[Dataset content — start]

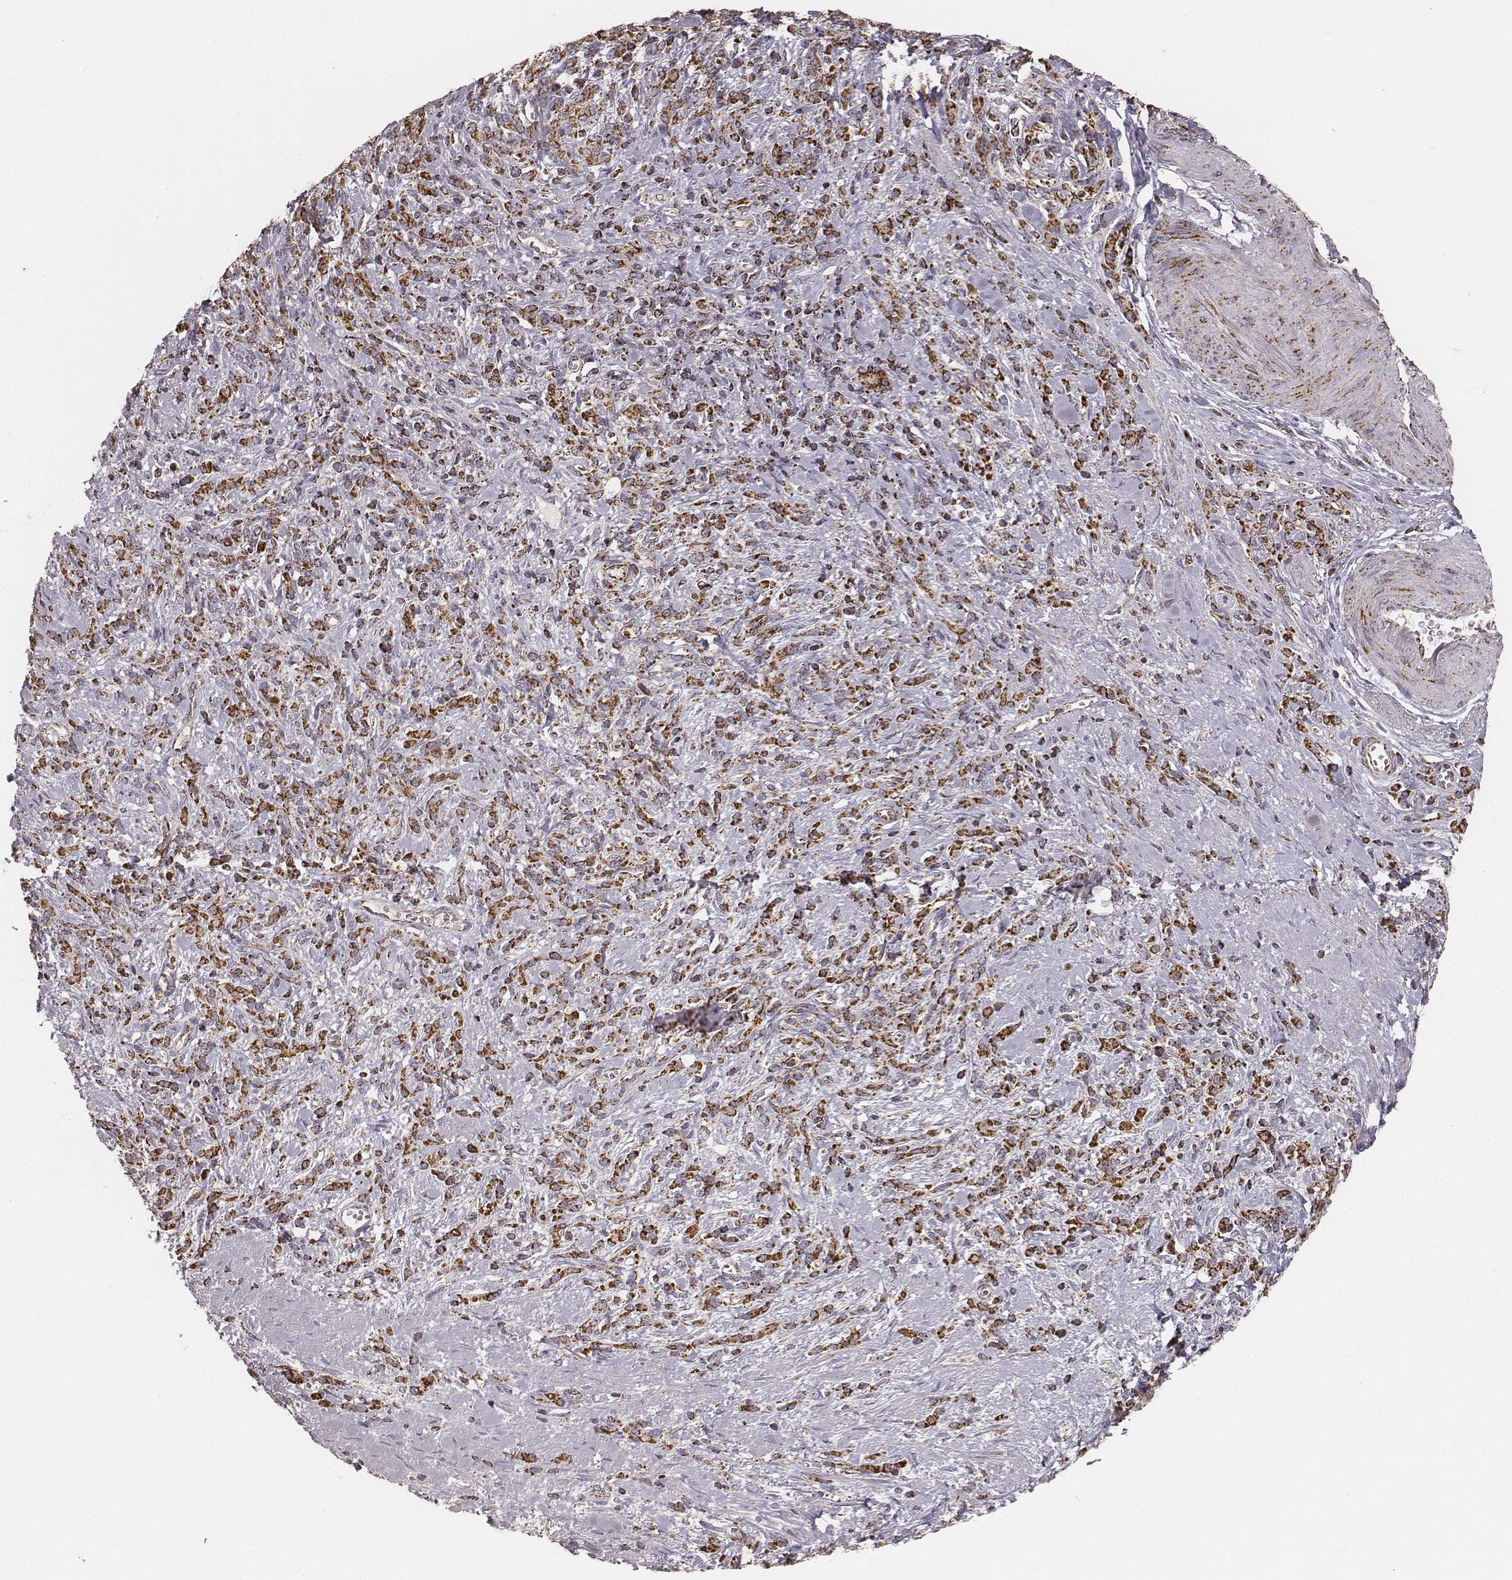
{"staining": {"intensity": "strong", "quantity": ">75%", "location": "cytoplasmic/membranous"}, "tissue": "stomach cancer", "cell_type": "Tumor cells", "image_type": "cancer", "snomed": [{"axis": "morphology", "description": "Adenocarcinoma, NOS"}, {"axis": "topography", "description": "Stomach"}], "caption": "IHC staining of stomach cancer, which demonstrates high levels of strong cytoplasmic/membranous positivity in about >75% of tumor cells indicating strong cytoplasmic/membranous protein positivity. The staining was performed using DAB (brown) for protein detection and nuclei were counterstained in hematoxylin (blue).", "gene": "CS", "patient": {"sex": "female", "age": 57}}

[Dataset content — finish]
[Dataset content — start]

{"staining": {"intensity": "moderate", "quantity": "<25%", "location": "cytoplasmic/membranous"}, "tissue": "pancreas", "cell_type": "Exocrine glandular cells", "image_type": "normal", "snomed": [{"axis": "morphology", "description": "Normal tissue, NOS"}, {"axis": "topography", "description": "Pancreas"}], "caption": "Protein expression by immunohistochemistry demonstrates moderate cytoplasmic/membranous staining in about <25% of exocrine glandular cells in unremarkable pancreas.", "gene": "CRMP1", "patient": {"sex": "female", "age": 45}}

[Dataset content — finish]
[Dataset content — start]

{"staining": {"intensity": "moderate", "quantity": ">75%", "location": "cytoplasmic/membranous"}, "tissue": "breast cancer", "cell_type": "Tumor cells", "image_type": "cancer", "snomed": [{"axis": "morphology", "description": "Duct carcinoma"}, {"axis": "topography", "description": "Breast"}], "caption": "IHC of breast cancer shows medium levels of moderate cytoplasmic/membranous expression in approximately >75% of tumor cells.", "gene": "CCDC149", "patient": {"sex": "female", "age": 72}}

[Dataset content — finish]

◆ Task directions: From the entries above, return each line with the word "levels" in it.

◆ Exercise output:
{"staining": {"intensity": "strong", "quantity": ">75%", "location": "cytoplasmic/membranous"}, "tissue": "stomach cancer", "cell_type": "Tumor cells", "image_type": "cancer", "snomed": [{"axis": "morphology", "description": "Adenocarcinoma, NOS"}, {"axis": "topography", "description": "Stomach"}], "caption": "IHC staining of stomach cancer, which demonstrates high levels of strong cytoplasmic/membranous positivity in about >75% of tumor cells indicating strong cytoplasmic/membranous protein positivity. The staining was performed using DAB (brown) for protein detection and nuclei were counterstained in hematoxylin (blue).", "gene": "CS", "patient": {"sex": "female", "age": 57}}
{"staining": {"intensity": "moderate", "quantity": ">75%", "location": "cytoplasmic/membranous"}, "tissue": "breast cancer", "cell_type": "Tumor cells", "image_type": "cancer", "snomed": [{"axis": "morphology", "description": "Duct carcinoma"}, {"axis": "topography", "description": "Breast"}], "caption": "IHC of breast cancer shows medium levels of moderate cytoplasmic/membranous expression in approximately >75% of tumor cells.", "gene": "CCDC149", "patient": {"sex": "female", "age": 72}}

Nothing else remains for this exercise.